When scientists talk about defects in ZBLAN optical fibers, they are mainly referring to crystallization and phase separation within the fibers. Due to convection-induced effects in molten ZBLAN glass, as well as other reasons researchers are still trying to determine, ZBLAN optical fibers made in Earth’s gravity are prone to having crystals form during the transition from a molten liquid state to a solid-like state.
“ZBLAN is desirable for many applications because it has a very large wavelength transmission window; even the current fibers with defects from ground production are used for transmission of infrared light,” said Michael Snyder, chief engineer and cofounder of MIS. “In theory, if you could suppress most or all of the crystallization in ZBLAN, the advantages of ZBLAN fiber, which include repeaterless transoceanic transmission of light, are huge compared to silica fiber.”
Using estimates for the theoretical loss limit of ZBLAN glass, a 2,000-km length of ZBLAN fiber could have the same optical loss as 10 km of silica fiber, which would be an extraordinary performance gain.
Because ZBLAN is made of five different elements (zirconium, barium, lanthanum, aluminum, and sodium) while silica fiber consists of only silicon dioxide, phase separation (boundary layers in the microstructure of a material) is more prevalent due to zirconium, barium, and lanthanum being denser than aluminum and sodium. Microgravity helps minimize this effect as well.
“It’s sort of like your favorite ice cream with a bunch of toppings inside,” Snyder said. “If you let that ice cream melt on Earth, all that heavy stuff sinks and the light stuff floats, and the same thing happens with fiber. In space, those density-related separations don’t happen.”
The Path to ZBLAN Production on the ISS
Before taking ZBLAN production to the ISS National Lab, POC used parabolic flight studies to test microgravity’s effects on ZBLAN production and optimize their hardware. “Results were encouraging,” said Ranjit Pradhan, vice president of applied technologies at POC. “The cross section of the glass pulled during parabolic flights was significantly more homogeneous than glass pulled on the ground.”
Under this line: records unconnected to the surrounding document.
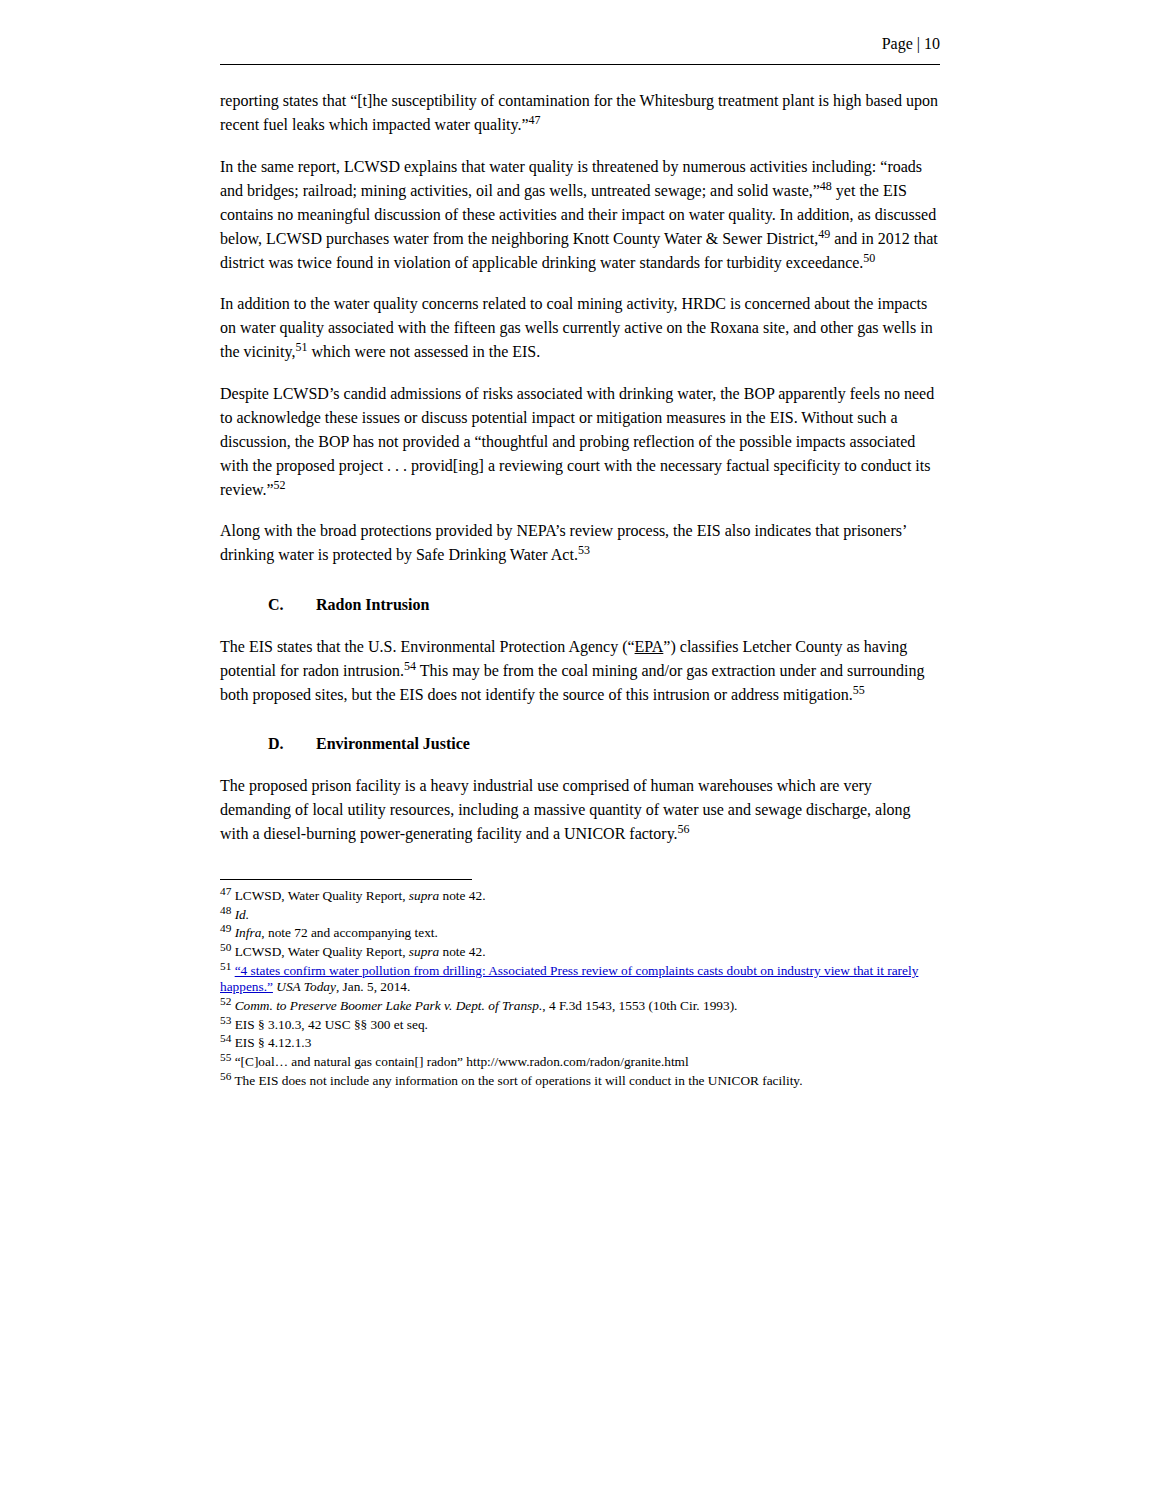Page | 10
reporting states that “[t]he susceptibility of contamination for the Whitesburg treatment plant is high based upon recent fuel leaks which impacted water quality.”47
In the same report, LCWSD explains that water quality is threatened by numerous activities including: “roads and bridges; railroad; mining activities, oil and gas wells, untreated sewage; and solid waste,”48 yet the EIS contains no meaningful discussion of these activities and their impact on water quality. In addition, as discussed below, LCWSD purchases water from the neighboring Knott County Water & Sewer District,49 and in 2012 that district was twice found in violation of applicable drinking water standards for turbidity exceedance.50
In addition to the water quality concerns related to coal mining activity, HRDC is concerned about the impacts on water quality associated with the fifteen gas wells currently active on the Roxana site, and other gas wells in the vicinity,51 which were not assessed in the EIS.
Despite LCWSD’s candid admissions of risks associated with drinking water, the BOP apparently feels no need to acknowledge these issues or discuss potential impact or mitigation measures in the EIS. Without such a discussion, the BOP has not provided a “thoughtful and probing reflection of the possible impacts associated with the proposed project . . . provid[ing] a reviewing court with the necessary factual specificity to conduct its review.”52
Along with the broad protections provided by NEPA’s review process, the EIS also indicates that prisoners’ drinking water is protected by Safe Drinking Water Act.53
C. Radon Intrusion
The EIS states that the U.S. Environmental Protection Agency (“EPA”) classifies Letcher County as having potential for radon intrusion.54 This may be from the coal mining and/or gas extraction under and surrounding both proposed sites, but the EIS does not identify the source of this intrusion or address mitigation.55
D. Environmental Justice
The proposed prison facility is a heavy industrial use comprised of human warehouses which are very demanding of local utility resources, including a massive quantity of water use and sewage discharge, along with a diesel-burning power-generating facility and a UNICOR factory.56
47 LCWSD, Water Quality Report, supra note 42.
48 Id.
49 Infra, note 72 and accompanying text.
50 LCWSD, Water Quality Report, supra note 42.
51 “4 states confirm water pollution from drilling: Associated Press review of complaints casts doubt on industry view that it rarely happens.” USA Today, Jan. 5, 2014.
52 Comm. to Preserve Boomer Lake Park v. Dept. of Transp., 4 F.3d 1543, 1553 (10th Cir. 1993).
53 EIS § 3.10.3, 42 USC §§ 300 et seq.
54 EIS § 4.12.1.3
55 “[C]oal… and natural gas contain[] radon” http://www.radon.com/radon/granite.html
56 The EIS does not include any information on the sort of operations it will conduct in the UNICOR facility.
These promising results led to the development of POC’s Orbital Fiber Optic Production Module, which is scheduled for launch to the ISS on SpaceX’s Commercial Resupply Services (CRS)-17 mission in 2019. POC will first operate the system in microgravity to identify any unknown factors that could adversely affect the in-orbit production of high-quality ZBLAN fibers. Once optimization of the system is complete, the company plans commercial operations for in-orbit fiber manufacturing.
Similarly, FOMS leveraged its knowledge of past studies in the development of ruggedized hardware to develop the Space Facility for Orbital Remote Manufacturing (SpaceFORM), for which the company has an issued U.S. patent. SpaceFORM is intended to serve as not only a proof of concept but also a platform for volume production of optical fibers in microgravity.
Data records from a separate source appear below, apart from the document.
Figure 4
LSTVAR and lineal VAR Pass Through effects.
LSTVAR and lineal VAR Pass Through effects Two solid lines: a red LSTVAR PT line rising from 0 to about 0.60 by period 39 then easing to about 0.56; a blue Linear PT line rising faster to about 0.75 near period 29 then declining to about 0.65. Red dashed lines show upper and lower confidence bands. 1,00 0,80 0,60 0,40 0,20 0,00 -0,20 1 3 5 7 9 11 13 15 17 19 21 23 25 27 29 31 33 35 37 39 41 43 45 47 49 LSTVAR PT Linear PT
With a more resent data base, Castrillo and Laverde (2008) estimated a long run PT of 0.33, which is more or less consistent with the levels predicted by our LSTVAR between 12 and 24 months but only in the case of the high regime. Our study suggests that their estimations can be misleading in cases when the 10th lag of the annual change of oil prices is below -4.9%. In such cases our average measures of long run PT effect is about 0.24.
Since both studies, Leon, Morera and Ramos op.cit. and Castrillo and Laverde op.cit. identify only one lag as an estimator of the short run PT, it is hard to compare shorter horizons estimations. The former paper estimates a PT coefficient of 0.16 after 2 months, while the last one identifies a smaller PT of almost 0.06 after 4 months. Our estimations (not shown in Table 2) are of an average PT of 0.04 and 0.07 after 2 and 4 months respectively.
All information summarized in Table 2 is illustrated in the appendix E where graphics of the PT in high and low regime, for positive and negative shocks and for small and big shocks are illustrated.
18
“We were able to commercialize the hardware development and scientific development on the materials side even before we were able to bring our hardware and experiments to an orbital platform, which is quite exciting,” said Dmitry Starodubov, chief scientist at FOMS. “Our ultimate goal is to scale up production and commercial revenue and to establish a sustainable manufacturing platform in orbit through use of this technology.”
SpaceFORM, which is capable of multi-kilometer fiber production, is scheduled to launch to the ISS on SpaceX CRS-17 in 2019, after which FOMS plans to conduct several in-orbit experiments aimed at testing and optimizing their hardware. FOMS hopes to gain insight into the fundamental physics of material processing in microgravity and the improvement pathways for the properties of the fiber produced in orbit. This knowledge will help in operationalizing a commercial in-orbit optical fiber manufacturing facility.
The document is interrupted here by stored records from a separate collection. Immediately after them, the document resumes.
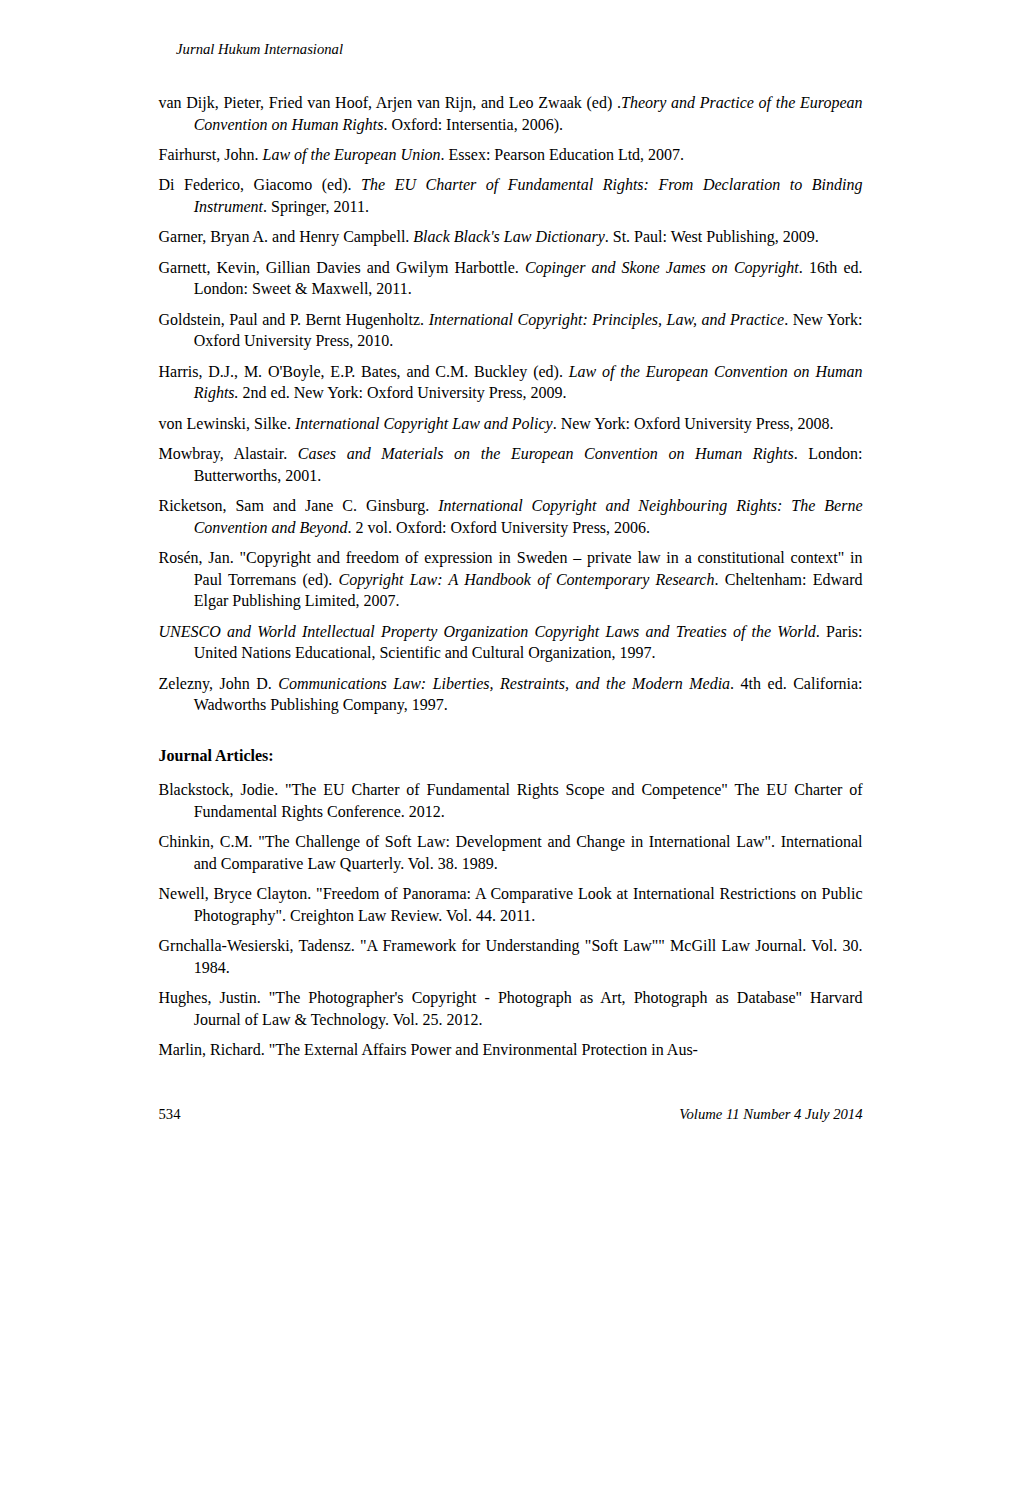Jurnal Hukum Internasional
van Dijk, Pieter, Fried van Hoof, Arjen van Rijn, and Leo Zwaak (ed) .Theory and Practice of the European Convention on Human Rights. Oxford: Intersentia, 2006).
Fairhurst, John. Law of the European Union. Essex: Pearson Education Ltd, 2007.
Di Federico, Giacomo (ed). The EU Charter of Fundamental Rights: From Declaration to Binding Instrument. Springer, 2011.
Garner, Bryan A. and Henry Campbell. Black Black's Law Dictionary. St. Paul: West Publishing, 2009.
Garnett, Kevin, Gillian Davies and Gwilym Harbottle. Copinger and Skone James on Copyright. 16th ed. London: Sweet & Maxwell, 2011.
Goldstein, Paul and P. Bernt Hugenholtz. International Copyright: Principles, Law, and Practice. New York: Oxford University Press, 2010.
Harris, D.J., M. O'Boyle, E.P. Bates, and C.M. Buckley (ed). Law of the European Convention on Human Rights. 2nd ed. New York: Oxford University Press, 2009.
von Lewinski, Silke. International Copyright Law and Policy. New York: Oxford University Press, 2008.
Mowbray, Alastair. Cases and Materials on the European Convention on Human Rights. London: Butterworths, 2001.
Ricketson, Sam and Jane C. Ginsburg. International Copyright and Neighbouring Rights: The Berne Convention and Beyond. 2 vol. Oxford: Oxford University Press, 2006.
Rosén, Jan. "Copyright and freedom of expression in Sweden – private law in a constitutional context" in Paul Torremans (ed). Copyright Law: A Handbook of Contemporary Research. Cheltenham: Edward Elgar Publishing Limited, 2007.
UNESCO and World Intellectual Property Organization Copyright Laws and Treaties of the World. Paris: United Nations Educational, Scientific and Cultural Organization, 1997.
Zelezny, John D. Communications Law: Liberties, Restraints, and the Modern Media. 4th ed. California: Wadworths Publishing Company, 1997.
Journal Articles:
Blackstock, Jodie. "The EU Charter of Fundamental Rights Scope and Competence" The EU Charter of Fundamental Rights Conference. 2012.
Chinkin, C.M. "The Challenge of Soft Law: Development and Change in International Law". International and Comparative Law Quarterly. Vol. 38. 1989.
Newell, Bryce Clayton. "Freedom of Panorama: A Comparative Look at International Restrictions on Public Photography". Creighton Law Review. Vol. 44. 2011.
Grnchalla-Wesierski, Tadensz. "A Framework for Understanding "Soft Law"" McGill Law Journal. Vol. 30. 1984.
Hughes, Justin. "The Photographer's Copyright - Photograph as Art, Photograph as Database" Harvard Journal of Law & Technology. Vol. 25. 2012.
Marlin, Richard. "The External Affairs Power and Environmental Protection in Aus-
534 Volume 11 Number 4 July 2014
For MIS, successful parabolic flight testing led to the development of the company’s initial demonstration optical fiber puller, which launched to the ISS on SpaceX CRS-13 in December 2017. As part of their multi-flight Optical Fiber Production in Microgravity (OFPIM) experiment, this first investigation from MIS focused on evaluating the puller’s temperature settings.
The OFPIM hardware is entirely automated, which holds great promise for long-term commercial use due to the minimal crew time needed for unloading and plugging in samples—but perfecting the operation of the industrial process itself takes iteration. To this end, a second investigation from MIS that launched on SpaceX CRS-14 in April focused on testing several approaches for fiber-pulling techniques, and a third investigation on SpaceX CRS-15 in June further optimized the industrial process settings. A fourth investigation that launched on Northrop Grumman CRS-10 last month seeks to shift from pulling only test-length fibers to pulling fibers reaching up to 100 m in length for analysis.
This shift from validation to production of fibers for characterization and attenuation is an important step toward optimizing the OFPIM for commercial production of ZBLAN fibers in space for use back on Earth. The fibers pulled in testing so far have not been long enough for critical evaluation, but according to MIS, preliminary visual analysis of the fiber’s microstructure indicates an absence of the level of microcrystallization and flaws typically seen in terrestrially produced fiber.
Commercial Interest and the Future of Space Manufacturing
The core technology needed to produce commercial quantities of ZBLAN in microgravity is currently in development, and FOMS, MIS, and POC are each fine-tuning their methods of drawing optical fibers in space. For now, the ISS is the ideal platform to support the current level of space-based ZBLAN production. However, depending on the growth of the industry, the future could involve a new ISS module specifically dedicated to fiber pulling or even a new station or other platform for optical fiber manufacturing in low Earth orbit.
“The ISS is a great learning tool for mastering production of ZBLAN fibers,” said Pradhan. “It offsets some of the risks in developing these sorts of high-value optical materials for the commercial sector.”
However, before large-scale commercial ZBLAN production in space can really take off, in-orbit manufacturing must become price competitive. “We are thankful to the ISS Commercial Space Utilization Program Office for funding this unique opportunity,” said Pradhan. The current round-trip costs of launching cargo to the ISS, performing experiments and procedures, and sending the cargo back down are prohibitive without NASA and the ISS National Lab subsidizing costs. According to Starodubov, though, this may not always be the case.
“The ongoing revolution of the space industry is making orbital processing amazingly affordable,” said Starodubov. “The costs will be dropping from the existing space trip cost, which is comparable to the price of platinum per kilogram, by roughly a factor of 10 in the near future.”
As costs start to come down, in-orbit manufacturing will become more accessible to smaller companies. And as more companies get involved, whether through the production of ZBLAN or other products, the cost of flying and returning cargo will continue to be driven further down, spurring an expansion of commercial manufacturing of products in space that have high value back on Earth.
In terms of the future Earth benefits of space-produced ZBLAN, Pradhan said that “given that ZBLAN performs closest to the theoretical best, space fibers could be used to wire up different continents.” Trans-oceanic telecommunication lines currently made of silica optical fibers could be replaced with high-performance microgravity-produced ZBLAN fibers.
“With such low optical loss,” said Pradhan, “the world could be connected like never before.”